09/25/2022
      No Comments
      Cassandra Christensen

Pseudocode

I’m not going to write any actual code for IaC in this chapter (you can find that in the chapter dedicated to IaC), I’m just going to give a quick overview of the concept behind IaC using some pseudocode definitions. These will help you understand how singular IaC definitions work in securing resources.

An example pseudocode – to create a virtual machine – broken down into the simplest pieces would be something like the following:

  • Module Name (Usually descriptive of the service being deployed)
    • VM Name (say VM1)
    • Resources allocated (Specifications, or class of VM) (say 1 GB RAM)
    • Internal networking and IP addresses (in VPC1)
    • Tags (say “Department”: “Accounting”)

This example will create a VM named VM1, with 1 GB of RAM in a VPC or equivalent network named VPC1 with a tag of key Department with an Accounting value. Once launched, that is exactly what will happen. Oops, I needed 2 GB of RAM. What do I do now?

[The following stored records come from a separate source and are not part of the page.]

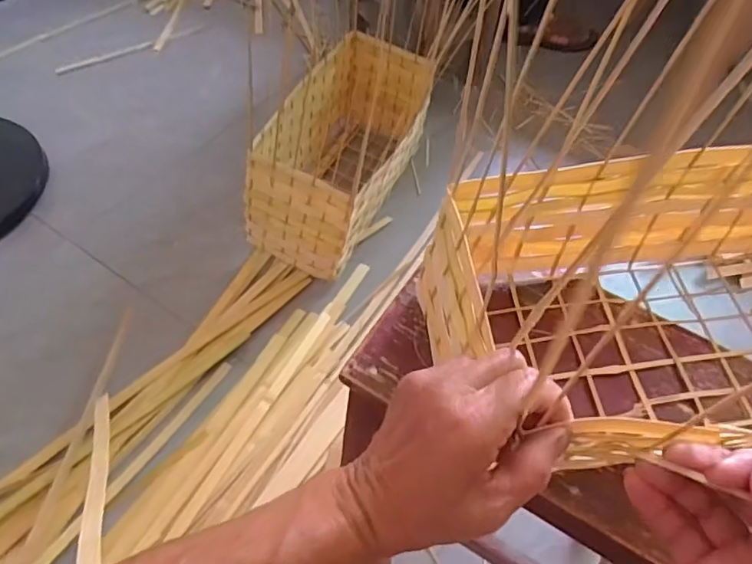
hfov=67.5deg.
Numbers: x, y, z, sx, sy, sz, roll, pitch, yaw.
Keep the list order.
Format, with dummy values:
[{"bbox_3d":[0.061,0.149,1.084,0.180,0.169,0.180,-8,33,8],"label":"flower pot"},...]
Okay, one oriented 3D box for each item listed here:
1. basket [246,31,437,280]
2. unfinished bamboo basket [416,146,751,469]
[{"bbox_3d":[-0.048,-0.251,1.021,0.203,0.210,0.452,18,53,10],"label":"basket"},{"bbox_3d":[0.272,0.003,0.470,0.406,0.154,0.179,-6,56,-3],"label":"unfinished bamboo basket"}]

That’s easy, just change your code:

  • Module Name (Usually descriptive of the service being deployed)
    • VM Name (say VM1)
    • Resources allocated (Specifications, or class of VM) (now its 2GB RAM)
    • Internal networking and IP addresses (in VPC1)
    • Tags (say “Department”: “Accounting”)

And that’s how easy that is. You can see why it’s popular. It is stable enough to be reliable, but flexible enough to be reusable. Now, here are a couple of other pointers that will help you understand how most IaC templates work:

  • If you had renamed the VM, it would have been redeployed with the new name
  • If you had renamed the module, most templates would by default tear down and decommission the old VM in the old module and create a new one from scratch
  • Changing the network or VPC would logically move the VM to the other network whose network rules it would now follow
  • Most templates would allow you to loop or iterate over multiple VMs

IaC, man what a concept. It’s a very interesting – and very popular – solution to a common problem. It can solve a lot of DevOps headaches and should be in the arsenal of every DevOps engineer.

Summary

The concept of DevOps is exciting, vast, and has room to get creative. It is a discipline where the world is essentially at your command. Effective DevOps requires effective structure and adaptation of that structure to a challenge as we learned in our Exploring automation section.

But remember, anything that can go wrong will go wrong, so plan for success but prepare for the fact that failure is a common occurrence. In such cases of failure – as we learned in the sections about monitoring and event response – the ability to recover is what matters, and the speed of that recovery also matters quite often. If an incident to be recovered from is new, it must be reported and understood so that such incidents can be mitigated in the future.

And lastly, as we covered in Delving into infrastructure as a code, code is your friend. Be nice to your friends and play with them. You’ll learn how to in this book.